Initialize the DocumentDB class.

Parameters:

Name Type Description Default
output BatchOutput

An instance of the BatchOutput class for saving the data.

required
state State

An instance of the State class for maintaining the state.

required
**kwargs

Additional keyword arguments.

{}

Using geniusrise to invoke via command line

genius DocumentDB rise \
    batch \
        --output_s3_bucket my_bucket \
        --output_s3_folder s3/folder \
    none \
    fetch \
        --args host=localhost port=27017 user=myuser password=mypassword database=mydb collection=mycollection query="{}" page_size=100

Using geniusrise to invoke via YAML file

version: "1"
spouts:
    my_documentdb_spout:
        name: "DocumentDB"
        method: "fetch"
        args:
            host: "localhost"
            port: 27017
            user: "myuser"
            password: "mypassword"
            database: "mydb"
            collection: "mycollection"
            query: "{}"
            page_size: 100
        output:
            type: "batch"
            args:
                bucket: "my_bucket"
                s3_folder: "s3/folder"

fetch(host, port, user, password, database, collection, query, page_size=100)

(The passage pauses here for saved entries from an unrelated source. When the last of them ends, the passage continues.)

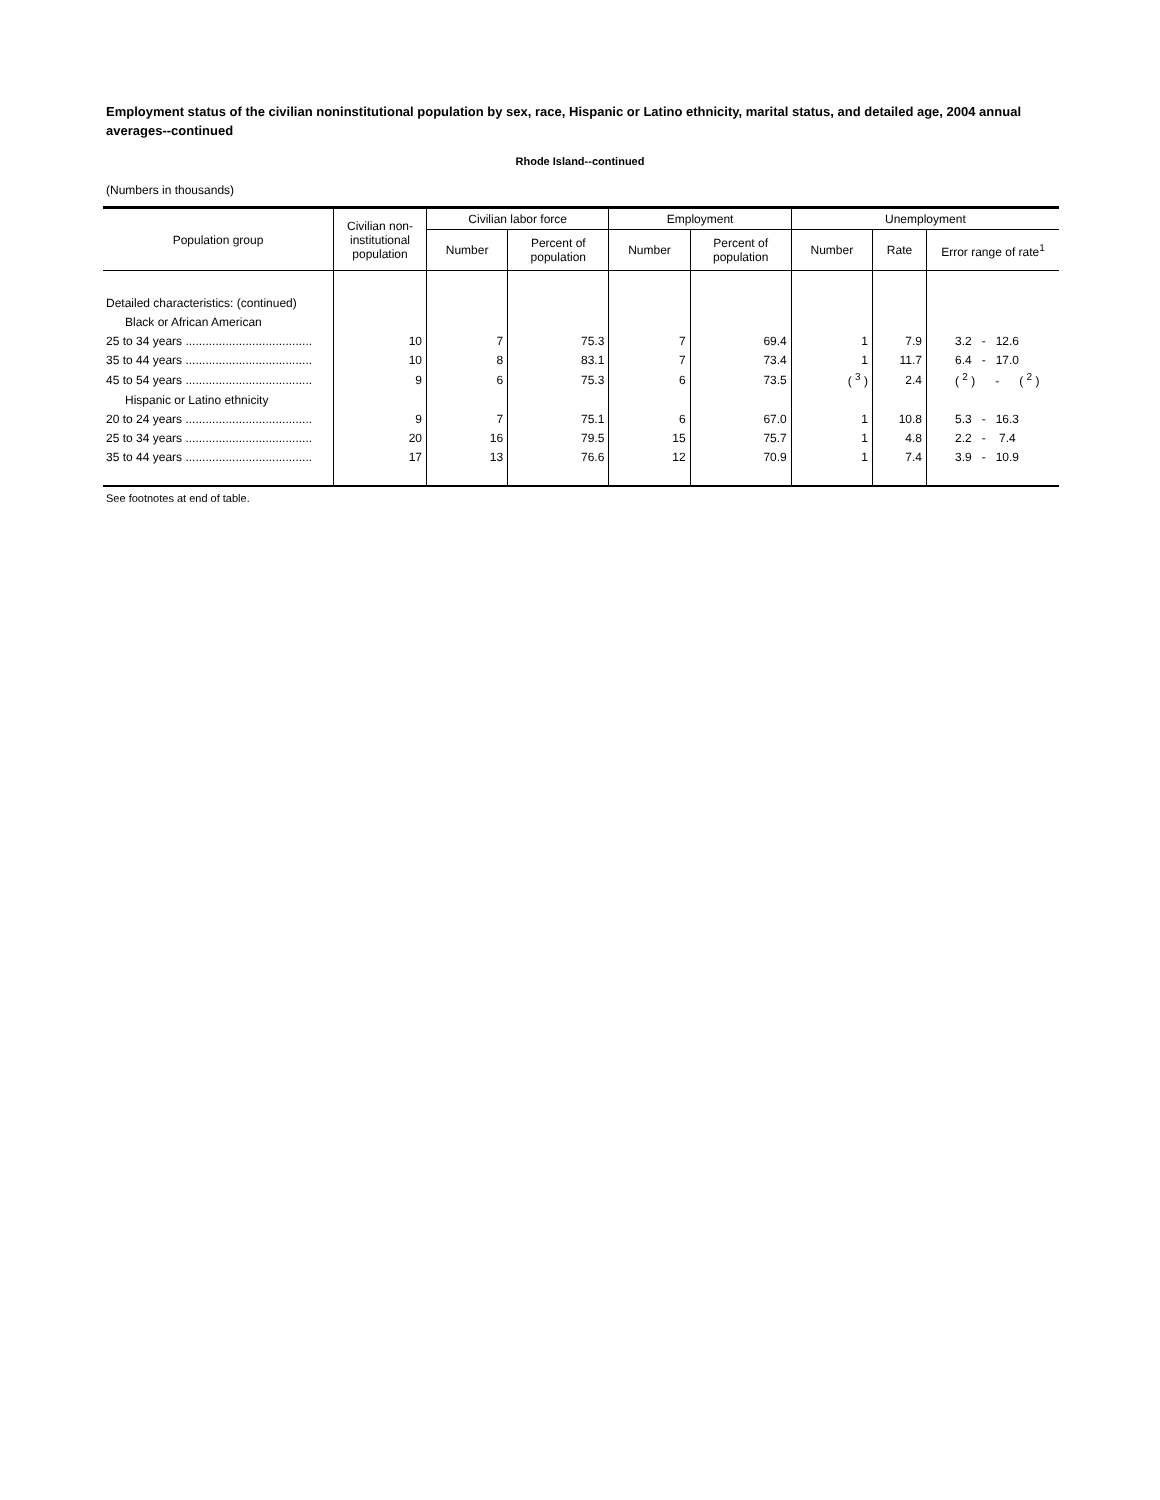Employment status of the civilian noninstitutional population by sex, race, Hispanic or Latino ethnicity, marital status, and detailed age, 2004 annual averages--continued
Rhode Island--continued
(Numbers in thousands)
| Population group | Civilian non- institutional population | Civilian labor force | | Employment | | Unemployment | | |
| --- | --- | --- | --- | --- | --- | --- | --- | --- |
| | | Number | Percent of population | Number | Percent of population | Number | Rate | Error range of rate<sup>1</sup> |
| Detailed characteristics: (continued) | | | | | | | | |
| Black or African American | | | | | | | | |
| 25 to 34 years ...................................... | 10 | 7 | 75.3 | 7 | 69.4 | 1 | 7.9 | 3.2 - 12.6 |
| 35 to 44 years ...................................... | 10 | 8 | 83.1 | 7 | 73.4 | 1 | 11.7 | 6.4 - 17.0 |
| 45 to 54 years ...................................... | 9 | 6 | 75.3 | 6 | 73.5 | ( <sup>3</sup> ) | 2.4 | ( <sup>2</sup> ) - ( <sup>2</sup> ) |
| Hispanic or Latino ethnicity | | | | | | | | |
| 20 to 24 years ...................................... | 9 | 7 | 75.1 | 6 | 67.0 | 1 | 10.8 | 5.3 - 16.3 |
| 25 to 34 years ...................................... | 20 | 16 | 79.5 | 15 | 75.7 | 1 | 4.8 | 2.2 - 7.4 |
| 35 to 44 years ...................................... | 17 | 13 | 76.6 | 12 | 70.9 | 1 | 7.4 | 3.9 - 10.9 |
See footnotes at end of table.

📖 Fetch data from a DocumentDB database and save it in batch.

Parameters:

Name Type Description Default
host str

The DocumentDB host.

required
port int

The DocumentDB port.

required
user str

The DocumentDB user.

required
password str

The DocumentDB password.

required
database str

The DocumentDB database name.

required
collection str

The DocumentDB collection name.

required
query str

The query to execute.

required
page_size int

The number of documents to fetch per page. Defaults to 100.

100

Raises:

Type Description
Exception

If unable to connect to the DocumentDB server or execute the query.